Introducing Stable Video Diffusion
Stable Video Diffusion (SVD), available for research only, comprises two advanced AI models—SVD and SVD-XT—that generate short video clips from still images. Stability AI claims these models produce high-quality outputs that can compete with or even surpass existing AI video generators.
Both models are open-sourced as part of the research preview, with plans to incorporate user feedback to enhance functionality for future commercial applications.
Understanding Stable Video Diffusion
According to Stability AI's blog post, SVD and SVD-XT are latent diffusion models that accept a single still image to generate 576 x 1024 video clips. They can produce content at speeds ranging from three to 30 frames per second, though the clips are limited to four seconds. The SVD model generates 14 frames from a still, while the SVD-XT model can create up to 25 frames.
To develop Stable Video Diffusion, Stability AI trained their base model on approximately 600 million samples from a curated video dataset, followed by fine-tuning on a smaller, high-quality dataset containing up to one million clips. This training enables the models to perform tasks such as text-to-video and image-to-video generation.
While the training data was sourced from publicly available research datasets, the exact origins remain unspecified.
Importantly, the whitepaper on SVD indicates that this model can be further fine-tuned to support multi-view synthesis, allowing for consistent views of an object from a single image.
The potential applications for Stable Video Diffusion span various sectors, including advertising, education, and entertainment.

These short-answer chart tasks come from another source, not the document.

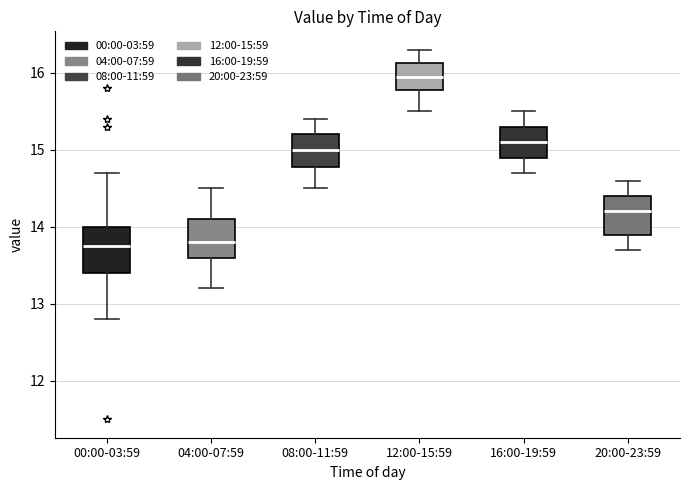

Reading left to right, read every box against the y-axis: the position of its median line, the range the box covers, and the ends of its whiskers. The values are not printed on the chart, so give them approximately, as read against the axis.

00:00-03:59: median 13.8, box 13.4 to 14.0, whiskers 12.8 to 14.7
04:00-07:59: median 13.8, box 13.6 to 14.1, whiskers 13.2 to 14.5
08:00-11:59: median 15.0, box 14.8 to 15.2, whiskers 14.5 to 15.4
12:00-15:59: median 16.0, box 15.8 to 16.1, whiskers 15.5 to 16.3
16:00-19:59: median 15.1, box 14.9 to 15.3, whiskers 14.7 to 15.5
20:00-23:59: median 14.2, box 13.9 to 14.4, whiskers 13.7 to 14.6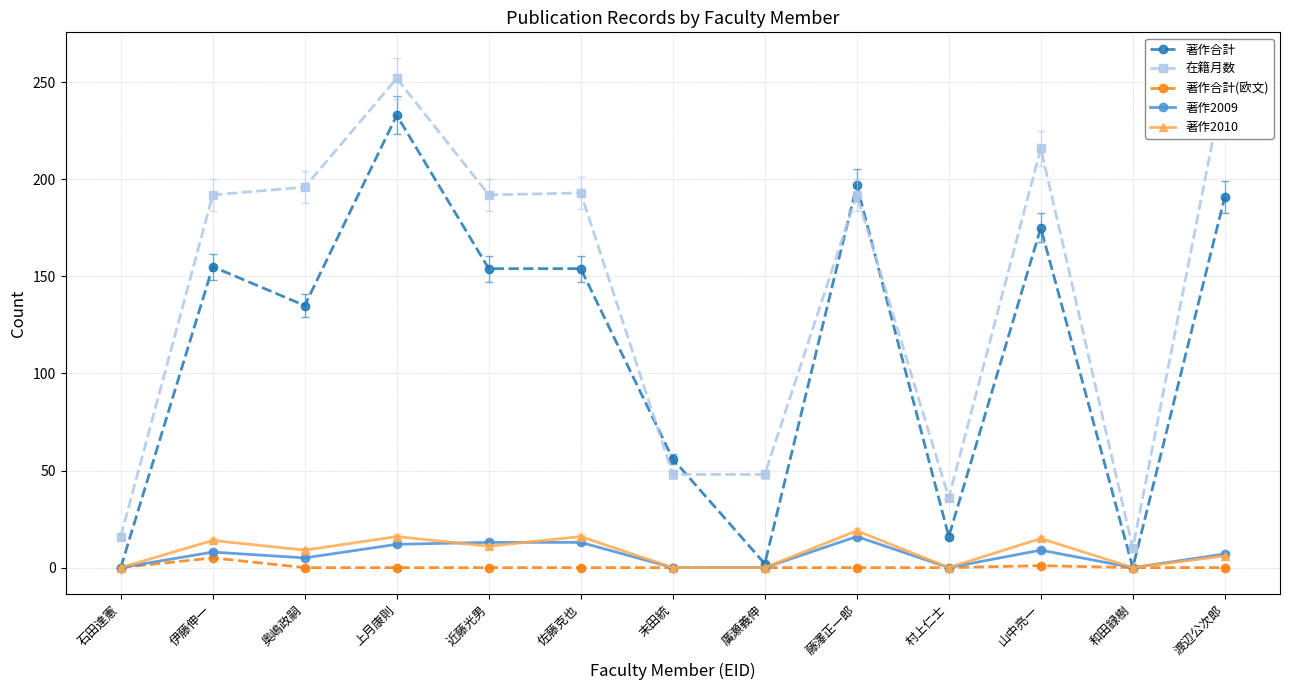

True or false: 著作2010 has a value of -9 at 和田録樹.

False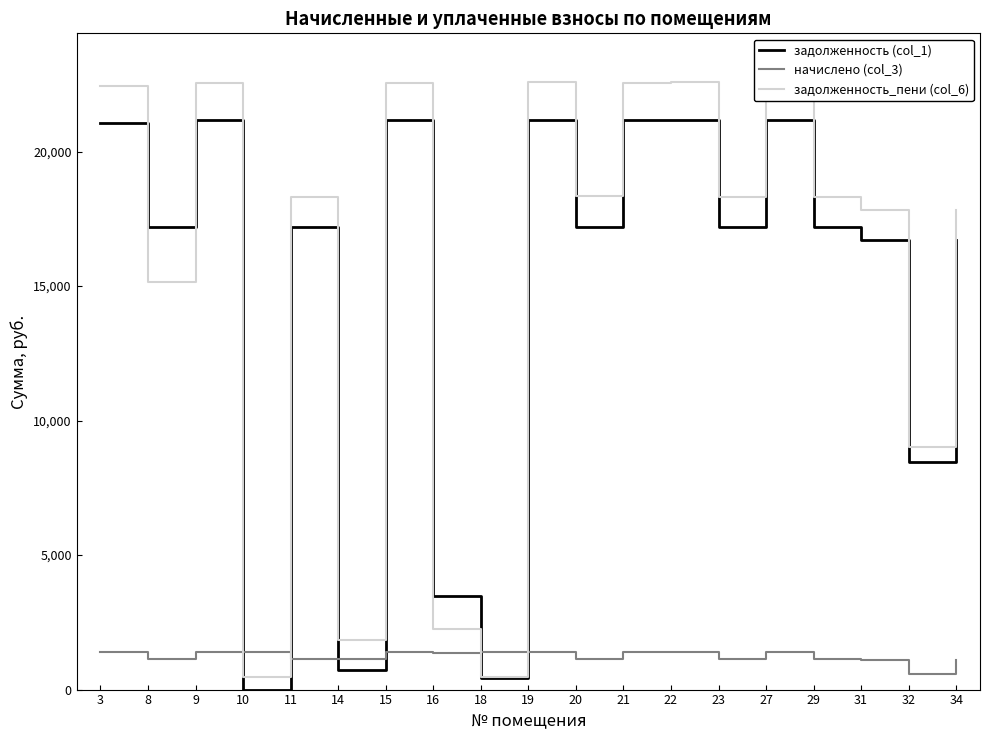

How many distinct data groups are displayed?

3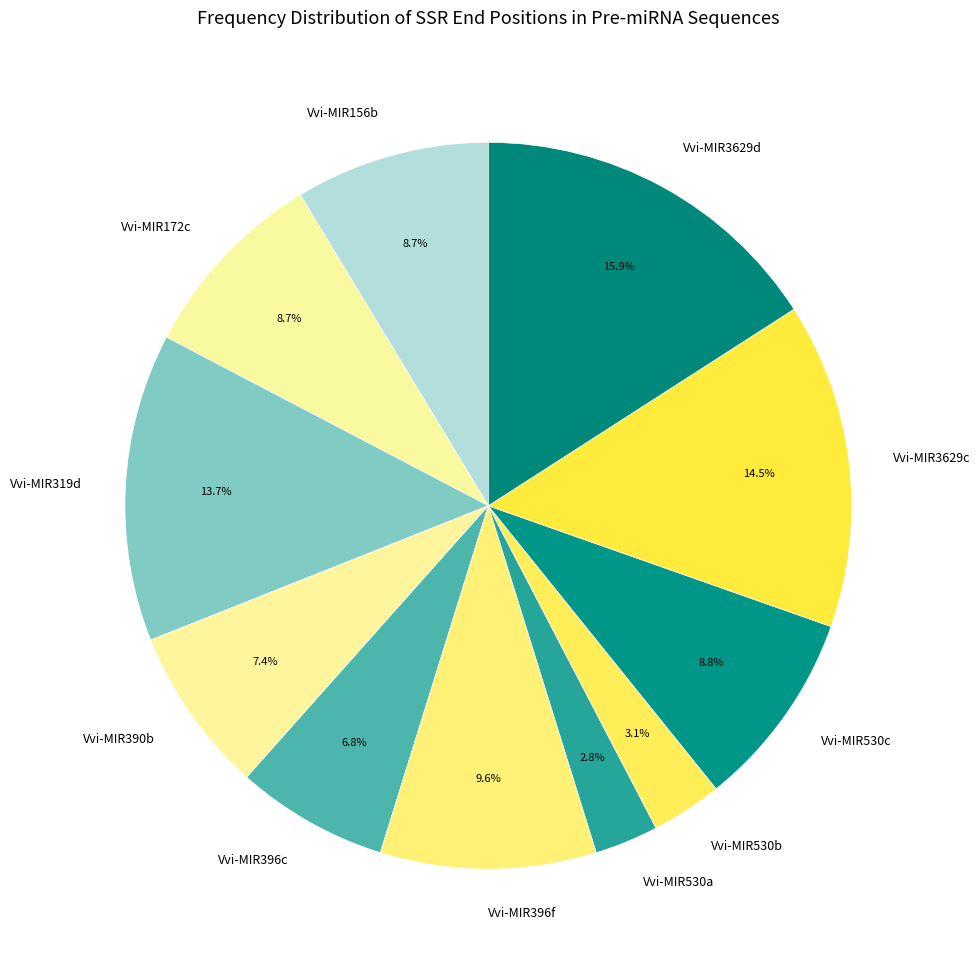

To the nearest percent, what portion does Vvi-MIR390b represent?

7%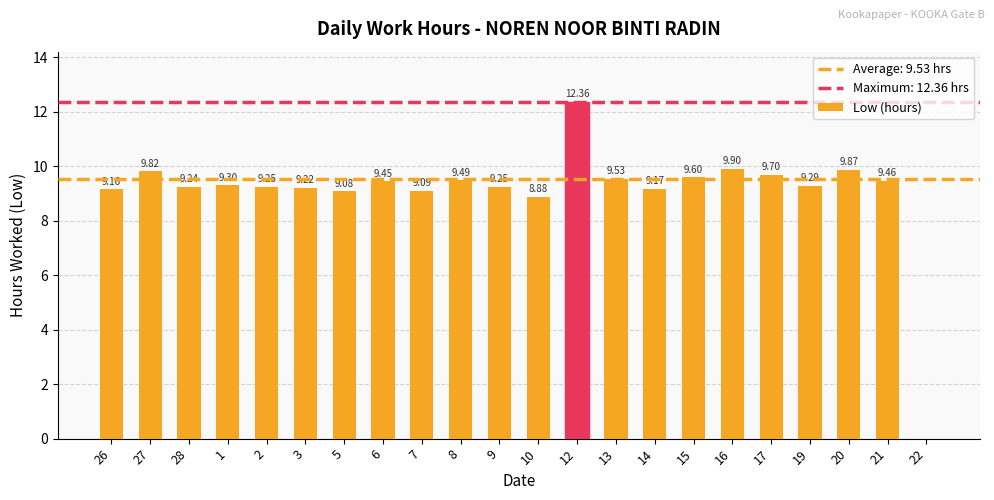

Which has a higher value, 19 or 17?

17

Output Quality and Limitations
In external evaluations, SVD outputs have demonstrated high quality, outperforming leading closed text-to-video models from Runway and Pika Labs. However, Stability AI acknowledges that these models are still in their early stages; they frequently struggle with photorealism, may produce videos lacking motion, and often do not generate faces or people as accurately as expected.
Moving forward, the company aims to refine both models, address current limitations, and introduce new features like text prompt support and text rendering for commercial use. They emphasize that this release serves as an invitation for open investigation to identify and resolve issues, including potential biases, to ensure safe deployment.
Stability AI envisions a variety of models built on this foundation, akin to the ecosystem surrounding stable diffusion. They are also inviting users to sign up for an upcoming web experience that will enable text-to-video generation, although the exact timeline for its availability remains unclear.
How to Use the Models
To explore the Stable Video Diffusion models, users can access the code on Stability AI's GitHub repository and the necessary weights for local model execution on its Hugging Face page. Usage is permitted only upon acceptance of terms that outline allowed and excluded applications.
Currently, permissible use cases include generating artwork for design and educational or creative tools. However, generating factual representations of people or events is outside the scope of this project, according to Stability AI.